• [Stored data]:
[Start of section]

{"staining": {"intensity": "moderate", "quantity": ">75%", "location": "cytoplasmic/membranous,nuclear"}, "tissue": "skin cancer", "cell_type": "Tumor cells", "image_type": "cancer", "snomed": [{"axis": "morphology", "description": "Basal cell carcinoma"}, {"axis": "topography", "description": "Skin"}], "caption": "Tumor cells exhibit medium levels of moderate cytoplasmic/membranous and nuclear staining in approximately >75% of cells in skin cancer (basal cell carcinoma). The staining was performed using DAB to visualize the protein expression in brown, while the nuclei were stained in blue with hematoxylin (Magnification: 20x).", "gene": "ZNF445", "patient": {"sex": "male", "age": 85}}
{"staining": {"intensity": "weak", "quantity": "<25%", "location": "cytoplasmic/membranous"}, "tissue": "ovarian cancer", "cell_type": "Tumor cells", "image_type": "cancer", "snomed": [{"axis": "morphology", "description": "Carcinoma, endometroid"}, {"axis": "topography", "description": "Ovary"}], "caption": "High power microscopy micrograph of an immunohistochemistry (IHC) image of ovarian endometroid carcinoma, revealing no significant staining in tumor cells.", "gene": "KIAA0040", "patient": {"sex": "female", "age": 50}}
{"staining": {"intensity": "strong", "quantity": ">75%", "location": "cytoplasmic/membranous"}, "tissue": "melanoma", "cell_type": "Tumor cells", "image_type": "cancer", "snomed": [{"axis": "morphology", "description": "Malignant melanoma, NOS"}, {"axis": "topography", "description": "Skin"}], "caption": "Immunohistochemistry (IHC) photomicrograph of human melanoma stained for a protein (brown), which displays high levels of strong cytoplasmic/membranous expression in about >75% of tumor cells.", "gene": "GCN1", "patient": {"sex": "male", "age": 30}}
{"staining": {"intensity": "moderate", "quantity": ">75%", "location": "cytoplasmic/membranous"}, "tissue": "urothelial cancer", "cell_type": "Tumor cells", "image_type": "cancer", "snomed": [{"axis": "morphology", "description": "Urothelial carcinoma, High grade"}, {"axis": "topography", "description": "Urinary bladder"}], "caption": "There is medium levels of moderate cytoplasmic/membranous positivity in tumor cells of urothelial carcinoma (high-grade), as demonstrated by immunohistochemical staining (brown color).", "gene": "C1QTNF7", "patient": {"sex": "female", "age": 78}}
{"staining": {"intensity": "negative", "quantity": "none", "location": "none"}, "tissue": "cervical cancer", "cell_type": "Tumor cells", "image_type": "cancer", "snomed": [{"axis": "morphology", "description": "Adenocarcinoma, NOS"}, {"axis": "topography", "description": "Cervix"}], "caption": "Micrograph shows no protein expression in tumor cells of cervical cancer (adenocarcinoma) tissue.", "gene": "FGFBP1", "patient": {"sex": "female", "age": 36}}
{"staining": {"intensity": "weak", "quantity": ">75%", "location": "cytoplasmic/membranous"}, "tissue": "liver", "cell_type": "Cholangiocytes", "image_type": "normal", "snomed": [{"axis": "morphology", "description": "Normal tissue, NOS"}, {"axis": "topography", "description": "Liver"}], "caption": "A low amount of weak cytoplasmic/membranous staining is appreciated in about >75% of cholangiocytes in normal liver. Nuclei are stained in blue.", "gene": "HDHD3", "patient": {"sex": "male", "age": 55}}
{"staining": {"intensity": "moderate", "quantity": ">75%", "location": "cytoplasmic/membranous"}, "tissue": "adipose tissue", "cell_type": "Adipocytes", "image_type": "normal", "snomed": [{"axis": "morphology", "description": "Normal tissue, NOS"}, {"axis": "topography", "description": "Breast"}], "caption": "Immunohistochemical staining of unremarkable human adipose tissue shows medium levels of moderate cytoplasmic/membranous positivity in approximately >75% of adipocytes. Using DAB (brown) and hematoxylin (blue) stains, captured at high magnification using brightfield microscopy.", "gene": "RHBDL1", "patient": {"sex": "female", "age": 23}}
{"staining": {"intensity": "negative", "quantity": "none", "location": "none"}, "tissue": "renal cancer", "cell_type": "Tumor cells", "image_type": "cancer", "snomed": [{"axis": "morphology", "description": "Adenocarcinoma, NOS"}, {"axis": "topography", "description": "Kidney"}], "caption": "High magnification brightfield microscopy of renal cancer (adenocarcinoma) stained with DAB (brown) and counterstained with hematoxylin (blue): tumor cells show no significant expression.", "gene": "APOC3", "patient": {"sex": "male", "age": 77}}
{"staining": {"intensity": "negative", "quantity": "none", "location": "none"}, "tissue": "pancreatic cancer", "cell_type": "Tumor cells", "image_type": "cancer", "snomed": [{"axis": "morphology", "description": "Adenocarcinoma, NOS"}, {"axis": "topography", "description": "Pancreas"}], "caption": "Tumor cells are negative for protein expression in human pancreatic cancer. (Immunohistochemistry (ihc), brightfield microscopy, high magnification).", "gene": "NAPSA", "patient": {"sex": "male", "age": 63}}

[End of section]

• [About this task]:
Write out every entry word for word.

• [Task response]:
{"staining": {"intensity": "moderate", "quantity": ">75%", "location": "cytoplasmic/membranous,nuclear"}, "tissue": "skin cancer", "cell_type": "Tumor cells", "image_type": "cancer", "snomed": [{"axis": "morphology", "description": "Basal cell carcinoma"}, {"axis": "topography", "description": "Skin"}], "caption": "Tumor cells exhibit medium levels of moderate cytoplasmic/membranous and nuclear staining in approximately >75% of cells in skin cancer (basal cell carcinoma). The staining was performed using DAB to visualize the protein expression in brown, while the nuclei were stained in blue with hematoxylin (Magnification: 20x).", "gene": "ZNF445", "patient": {"sex": "male", "age": 85}}
{"staining": {"intensity": "weak", "quantity": "<25%", "location": "cytoplasmic/membranous"}, "tissue": "ovarian cancer", "cell_type": "Tumor cells", "image_type": "cancer", "snomed": [{"axis": "morphology", "description": "Carcinoma, endometroid"}, {"axis": "topography", "description": "Ovary"}], "caption": "High power microscopy micrograph of an immunohistochemistry (IHC) image of ovarian endometroid carcinoma, revealing no significant staining in tumor cells.", "gene": "KIAA0040", "patient": {"sex": "female", "age": 50}}
{"staining": {"intensity": "strong", "quantity": ">75%", "location": "cytoplasmic/membranous"}, "tissue": "melanoma", "cell_type": "Tumor cells", "image_type": "cancer", "snomed": [{"axis": "morphology", "description": "Malignant melanoma, NOS"}, {"axis": "topography", "description": "Skin"}], "caption": "Immunohistochemistry (IHC) photomicrograph of human melanoma stained for a protein (brown), which displays high levels of strong cytoplasmic/membranous expression in about >75% of tumor cells.", "gene": "GCN1", "patient": {"sex": "male", "age": 30}}
{"staining": {"intensity": "moderate", "quantity": ">75%", "location": "cytoplasmic/membranous"}, "tissue": "urothelial cancer", "cell_type": "Tumor cells", "image_type": "cancer", "snomed": [{"axis": "morphology", "description": "Urothelial carcinoma, High grade"}, {"axis": "topography", "description": "Urinary bladder"}], "caption": "There is medium levels of moderate cytoplasmic/membranous positivity in tumor cells of urothelial carcinoma (high-grade), as demonstrated by immunohistochemical staining (brown color).", "gene": "C1QTNF7", "patient": {"sex": "female", "age": 78}}
{"staining": {"intensity": "negative", "quantity": "none", "location": "none"}, "tissue": "cervical cancer", "cell_type": "Tumor cells", "image_type": "cancer", "snomed": [{"axis": "morphology", "description": "Adenocarcinoma, NOS"}, {"axis": "topography", "description": "Cervix"}], "caption": "Micrograph shows no protein expression in tumor cells of cervical cancer (adenocarcinoma) tissue.", "gene": "FGFBP1", "patient": {"sex": "female", "age": 36}}
{"staining": {"intensity": "weak", "quantity": ">75%", "location": "cytoplasmic/membranous"}, "tissue": "liver", "cell_type": "Cholangiocytes", "image_type": "normal", "snomed": [{"axis": "morphology", "description": "Normal tissue, NOS"}, {"axis": "topography", "description": "Liver"}], "caption": "A low amount of weak cytoplasmic/membranous staining is appreciated in about >75% of cholangiocytes in normal liver. Nuclei are stained in blue.", "gene": "HDHD3", "patient": {"sex": "male", "age": 55}}
{"staining": {"intensity": "moderate", "quantity": ">75%", "location": "cytoplasmic/membranous"}, "tissue": "adipose tissue", "cell_type": "Adipocytes", "image_type": "normal", "snomed": [{"axis": "morphology", "description": "Normal tissue, NOS"}, {"axis": "topography", "description": "Breast"}], "caption": "Immunohistochemical staining of unremarkable human adipose tissue shows medium levels of moderate cytoplasmic/membranous positivity in approximately >75% of adipocytes. Using DAB (brown) and hematoxylin (blue) stains, captured at high magnification using brightfield microscopy.", "gene": "RHBDL1", "patient": {"sex": "female", "age": 23}}
{"staining": {"intensity": "negative", "quantity": "none", "location": "none"}, "tissue": "renal cancer", "cell_type": "Tumor cells", "image_type": "cancer", "snomed": [{"axis": "morphology", "description": "Adenocarcinoma, NOS"}, {"axis": "topography", "description": "Kidney"}], "caption": "High magnification brightfield microscopy of renal cancer (adenocarcinoma) stained with DAB (brown) and counterstained with hematoxylin (blue): tumor cells show no significant expression.", "gene": "APOC3", "patient": {"sex": "male", "age": 77}}
{"staining": {"intensity": "negative", "quantity": "none", "location": "none"}, "tissue": "pancreatic cancer", "cell_type": "Tumor cells", "image_type": "cancer", "snomed": [{"axis": "morphology", "description": "Adenocarcinoma, NOS"}, {"axis": "topography", "description": "Pancreas"}], "caption": "Tumor cells are negative for protein expression in human pancreatic cancer. (Immunohistochemistry (ihc), brightfield microscopy, high magnification).", "gene": "NAPSA", "patient": {"sex": "male", "age": 63}}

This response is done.